• [Data provided]:
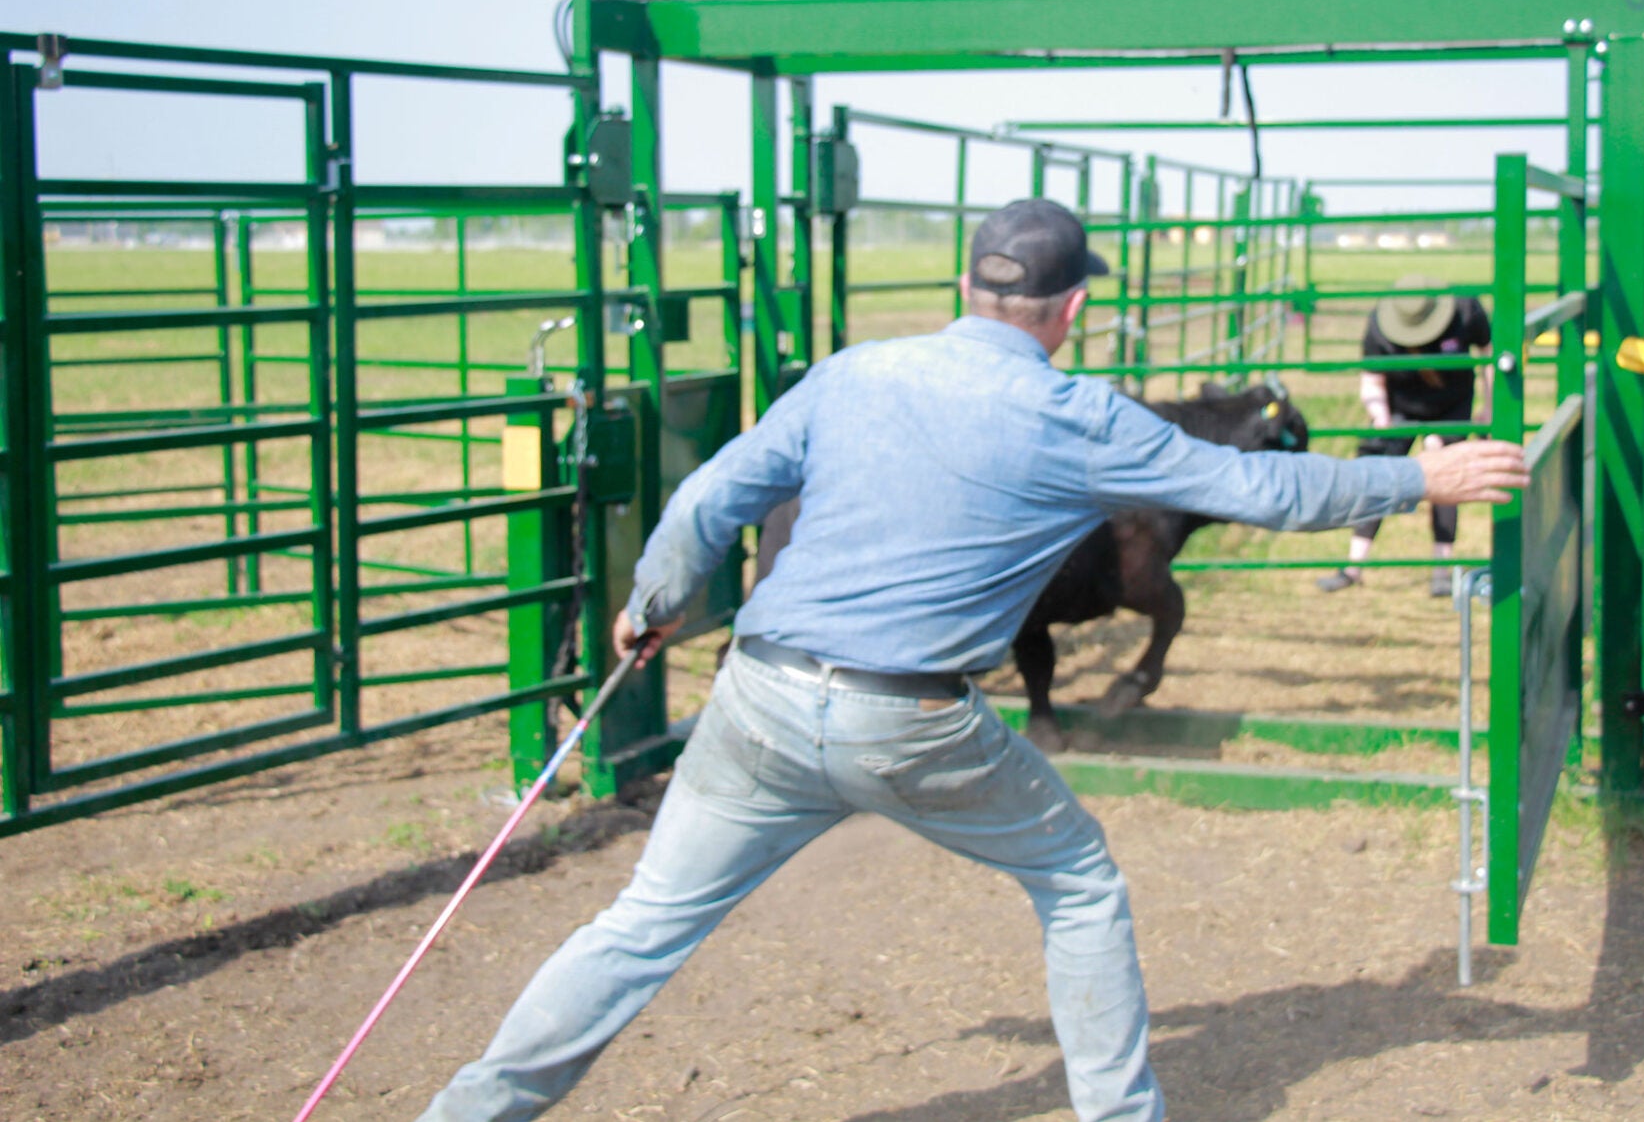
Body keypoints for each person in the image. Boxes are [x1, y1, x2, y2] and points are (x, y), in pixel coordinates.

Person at [418, 200, 1527, 1122]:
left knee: (640, 925)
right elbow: (1259, 489)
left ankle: (470, 1112)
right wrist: (1409, 483)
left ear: (967, 286)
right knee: (1079, 883)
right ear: (1073, 308)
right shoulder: (1077, 414)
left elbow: (712, 494)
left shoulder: (852, 373)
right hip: (909, 719)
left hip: (755, 694)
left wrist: (652, 602)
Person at [1317, 276, 1492, 598]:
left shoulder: (1466, 310)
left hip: (1452, 401)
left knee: (1445, 475)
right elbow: (1371, 379)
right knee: (1381, 477)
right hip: (1401, 405)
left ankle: (1442, 570)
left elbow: (1489, 352)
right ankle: (1353, 567)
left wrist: (1489, 405)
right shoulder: (1379, 327)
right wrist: (1381, 420)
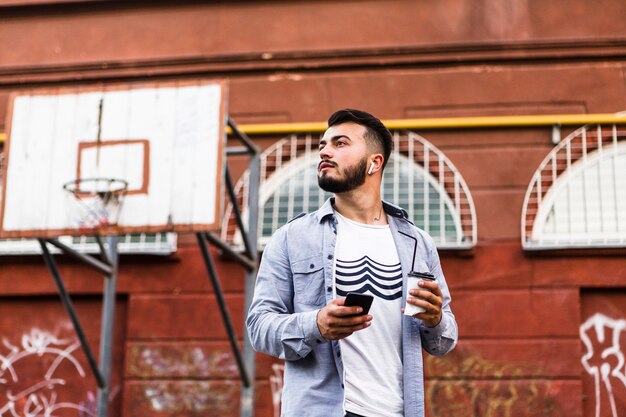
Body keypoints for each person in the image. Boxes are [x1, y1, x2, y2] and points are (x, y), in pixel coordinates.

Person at [246, 109, 458, 417]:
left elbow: (445, 340)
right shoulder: (291, 237)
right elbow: (259, 327)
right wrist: (315, 324)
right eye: (323, 145)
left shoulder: (417, 243)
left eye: (340, 143)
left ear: (375, 162)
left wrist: (434, 318)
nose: (325, 152)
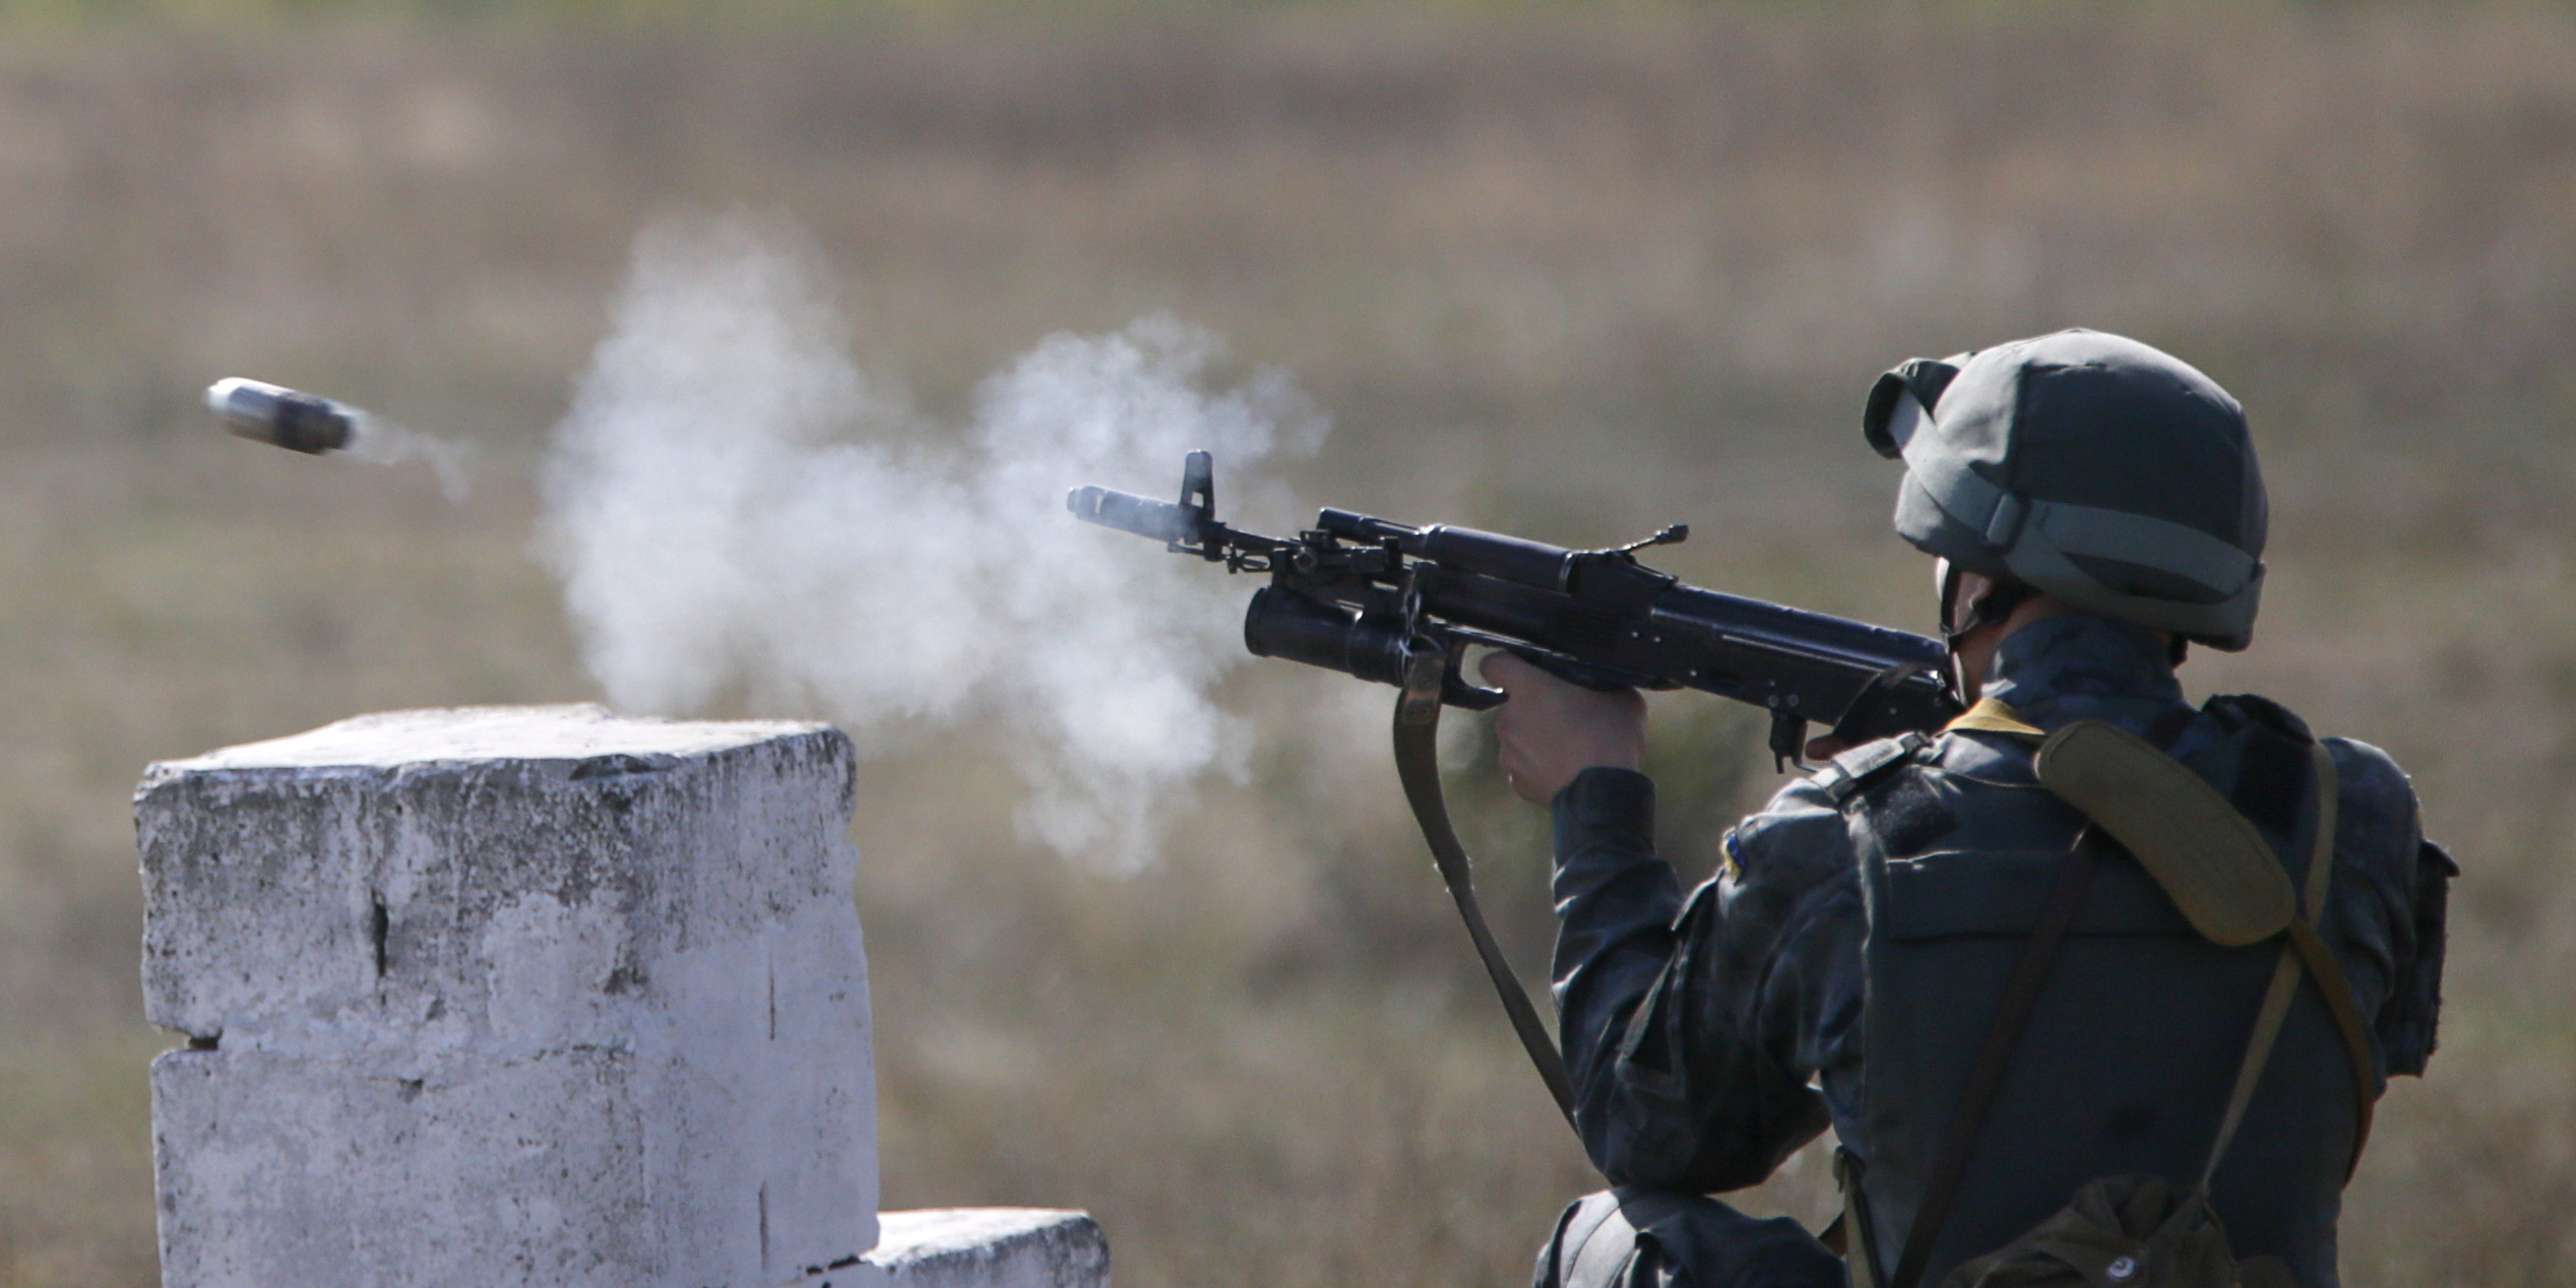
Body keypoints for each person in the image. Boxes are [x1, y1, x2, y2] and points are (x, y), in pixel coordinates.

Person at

• [Exercise objective]: Copy everything above from the line holding "left ankle: (1442, 570)" down to the line holding "nose: (325, 152)", both ends included, exactly as it stands and without the pictures.

• [Your response]:
left ankle: (1442, 570)
left elbow: (1489, 352)
right ankle: (1353, 567)
left wrist: (1489, 405)
right shoulder: (1379, 327)
right wrist: (1381, 420)
Body keypoints for each person in the image. Boxes are [x1, y1, x2, y2] and points are (x, y), in pixel coordinates.

Person at [246, 109, 458, 417]:
left elbow: (445, 340)
right shoulder: (291, 237)
right elbow: (259, 327)
right wrist: (315, 324)
right eye: (323, 145)
left shoulder: (417, 243)
left eye: (340, 143)
left ear: (375, 162)
left wrist: (434, 318)
nose: (325, 152)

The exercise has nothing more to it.